Wednesday, March 4, 2009

How to reinvent a traditional business.

Word association: When you hear cement, what do you think? Heavy, traditional, old world, boring? Now, put a cement company in Mexico. Whatever's in your mind, it's probably not a picture of nimble, new management and state-of-the-art innovation.

Here's how the cement business used to work in Mexico's second-largest city, Guadalajara: A builder telephoned in an order a day or so ahead, two days in advance for big jobs. He specified a time, knowing it was basically theoretical, depending on an endless array of variables - weather, traffic, a missing receipt, the number of other orders the plant had to try to fill. Trucks got lost - up to 140 might be on the road at a time - walkie-talkies conked out, ill-financed projects shut down with their foundations half-poured. Penalties or not, on delivery day half the customers canceled or rescheduled their orders. The bottom line: tons of costly cement rumbling around town with nowhere to go, even as builders were lucky to get delivery the right day, let alone the right hour. "You tried to stay on top, but something would always get by," recalls Alejandro Contreras, a veteran dispatcher with the local subsidiary of Cementos Mexicanos - Cemex for short. "When the phone rang, it was usually someone who was upset. You had to sit there and take it - let the customer blow off steam - then try to negotiate a solution. When the phone rang, sometimes I just didn't want to answer it."

Here's how things work in the same city today: In an air-conditioned operations room on the top floor of a two-story office, Contreras and Oscar Suárez are manning their stations. The ambience is ops-room generic, with five screens - including one with a glowing map of the city - and half a dozen phone sets. It's noon and Contreras is fielding a request for a load of ready-mix in 40-minutes for a new gas station. No hay problema. A satellite-linked GPS system pinpoints three Cemex trucks on the road, one of them within range. Still talking, Contreras does a quick check on the customer's billing status. Then he taps a few keys, the instructions go out to the onboard computer in a truck near the site, and the concrete is on its way.

____

[Explore the material]
[a] In the cement business excerpt, how many days ahead did a Guadalajara builder call in an order for a big job?
[b] Continue the piece on reinventing a traditional cement business, starting after its last sentence.

____

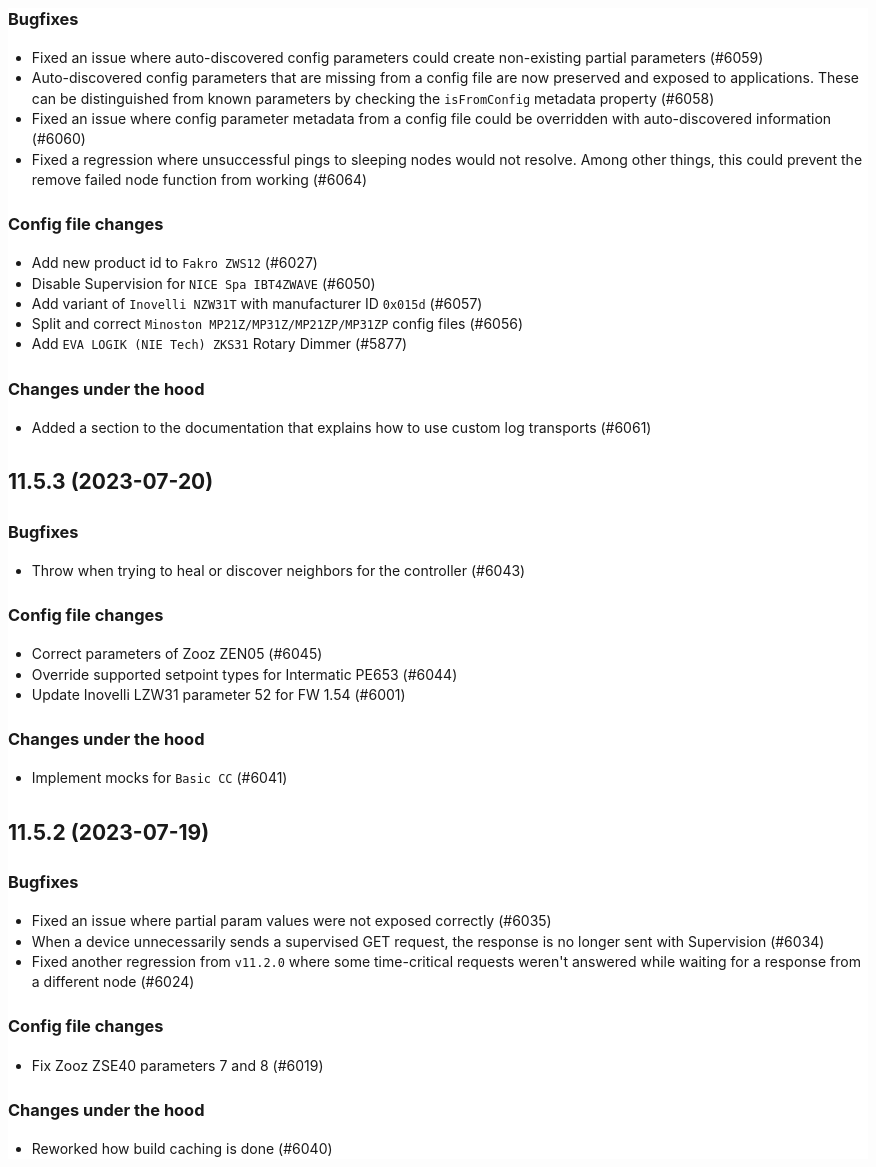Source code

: ### Bugfixes
* Fixed an issue where auto-discovered config parameters could create non-existing partial parameters (#6059)
* Auto-discovered config parameters that are missing from a config file are now preserved and exposed to applications. These can be distinguished from known parameters by checking the `isFromConfig` metadata property (#6058)
* Fixed an issue where config parameter metadata from a config file could be overridden with auto-discovered information (#6060)
* Fixed a regression where unsuccessful pings to sleeping nodes would not resolve. Among other things, this could prevent the remove failed node function from working (#6064)

### Config file changes
* Add new product id to `Fakro ZWS12` (#6027)
* Disable Supervision for `NICE Spa IBT4ZWAVE` (#6050)
* Add variant of `Inovelli NZW31T` with manufacturer ID `0x015d` (#6057)
* Split and correct `Minoston MP21Z/MP31Z/MP21ZP/MP31ZP` config files (#6056)
* Add `EVA LOGIK (NIE Tech) ZKS31` Rotary Dimmer (#5877)

### Changes under the hood
* Added a section to the documentation that explains how to use custom log transports (#6061)

## 11.5.3 (2023-07-20)
### Bugfixes
* Throw when trying to heal or discover neighbors for the controller (#6043)

### Config file changes
* Correct parameters of Zooz ZEN05 (#6045)
* Override supported setpoint types for Intermatic PE653 (#6044)
* Update Inovelli LZW31 parameter 52 for FW 1.54 (#6001)

### Changes under the hood
* Implement mocks for `Basic CC` (#6041)

## 11.5.2 (2023-07-19)
### Bugfixes
* Fixed an issue where partial param values were not exposed correctly (#6035)
* When a device unnecessarily sends a supervised GET request, the response is no longer sent with Supervision (#6034)
* Fixed another regression from `v11.2.0` where some time-critical requests weren't answered while waiting for a response from a different node (#6024)

### Config file changes
* Fix Zooz ZSE40 parameters 7 and 8 (#6019)

### Changes under the hood
* Reworked how build caching is done (#6040)
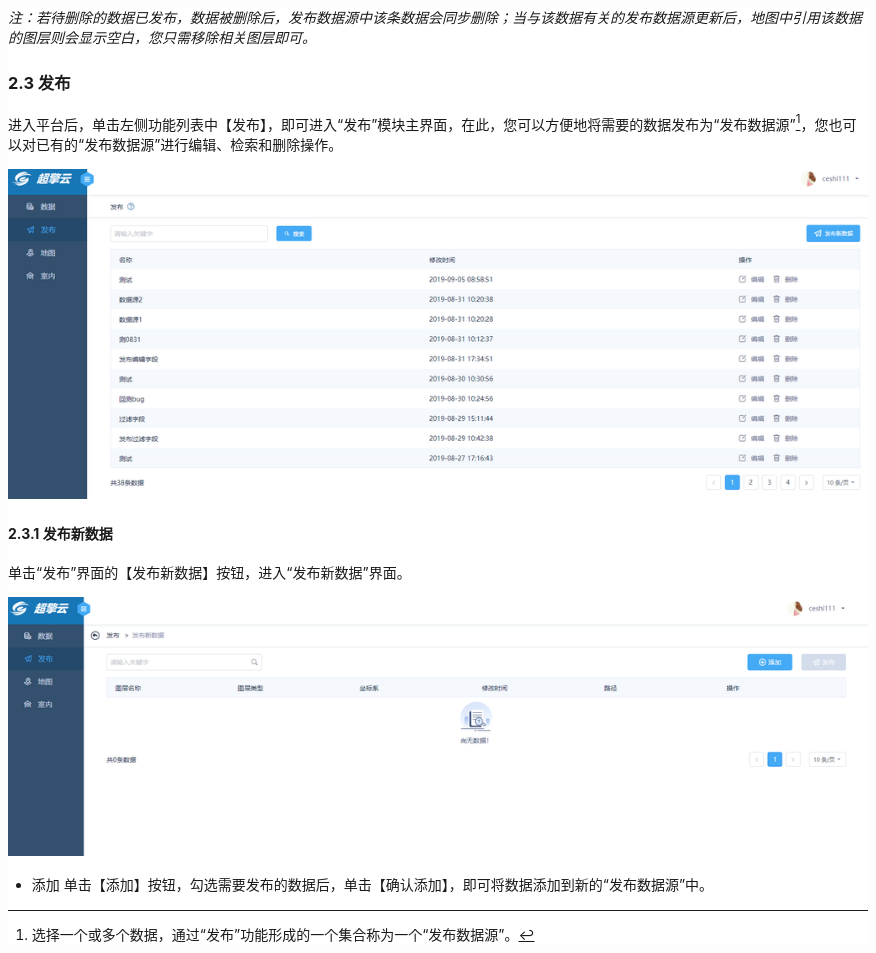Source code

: _注：若待删除的数据已发布，数据被删除后，发布数据源中该条数据会同步删除；当与该数据有关的发布数据源更新后，地图中引用该数据的图层则会显示空白，您只需移除相关图层即可。_


### **2.3 发布**
进入平台后，单击左侧功能列表中【发布】，即可进入“发布”模块主界面，在此，您可以方便地将需要的数据发布为“发布数据源”[^4]，您也可以对已有的“发布数据源”进行编辑、检索和删除操作。
[^4]:选择一个或多个数据，通过“发布”功能形成的一个集合称为一个“发布数据源”。

![发布-主界面](%E7%94%A8%E6%88%B7%E6%89%8B%E5%86%8C%E6%88%AA%E5%9B%BE/%E5%8F%91%E5%B8%83-%E4%B8%BB%E7%95%8C%E9%9D%A2.png)

#### **2.3.1 发布新数据**
单击“发布”界面的【发布新数据】按钮，进入“发布新数据”界面。

![发布-发布新数据界面](%E7%94%A8%E6%88%B7%E6%89%8B%E5%86%8C%E6%88%AA%E5%9B%BE/%E5%8F%91%E5%B8%83-%E5%8F%91%E5%B8%83%E6%96%B0%E6%95%B0%E6%8D%AE%E7%95%8C%E9%9D%A2.png)

- 添加
单击【添加】按钮，勾选需要发布的数据后，单击【确认添加】，即可将数据添加到新的“发布数据源”中。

____

[Results for the exercise]
[a] Two days in advance.

[b]
Over on Suárez's side, an alarm flashes onscreen in white letters: a delivery is due in 30 minutes, but the customer hasn't called to confirm. Suárez glances at the city map, then goes back to some paperwork: If the builder calls, there's a truck available. If he doesn't, the plant will automatically be notified to cut back the rest of the day's production. Any dispute? The customer's welcome to come by and listen to a Teac digital recorder play back his original phone conversations with the dispatchers. On the other hand, if a truck is more than 20 minutes late, it's a 20% discount for each cubic meter. To promote the offer, Cemex printed miniature pizza boxes labeled with a slogan that pokes a little fun at the local Domino's franchise: "Now, the concrete is faster than the pizza."

Delivering cement in Mexico is a good place to see the new management theories I've been writing about in action. Cemex, a 96-year-old Mexican cement manufacturer based in Monterrey, is using a global network and a focus on emerging markets to revamp one of the oldest of old-line industries. At the heart of the firm's success is an IT system that manages production, personnel, and delivery in 33 countries. The business has reached $7 billion in annual revenue by selling its product in places as far flung as Venezuela, Costa Rica, and Egypt, including places that make Guadalajara look like Geneva. Cemex is now the third-largest - and most profitable - cement manufacturer in the world.

Credit goes to the company's CEO, Lorenzo Zambrano. "We're early adopters of leading-edge technology," he says. And in doing so, Zambrano has confounded ideas about the lines that are supposed to separate professional managers with information at their fingertips from ordinary workers.

More tomorrow.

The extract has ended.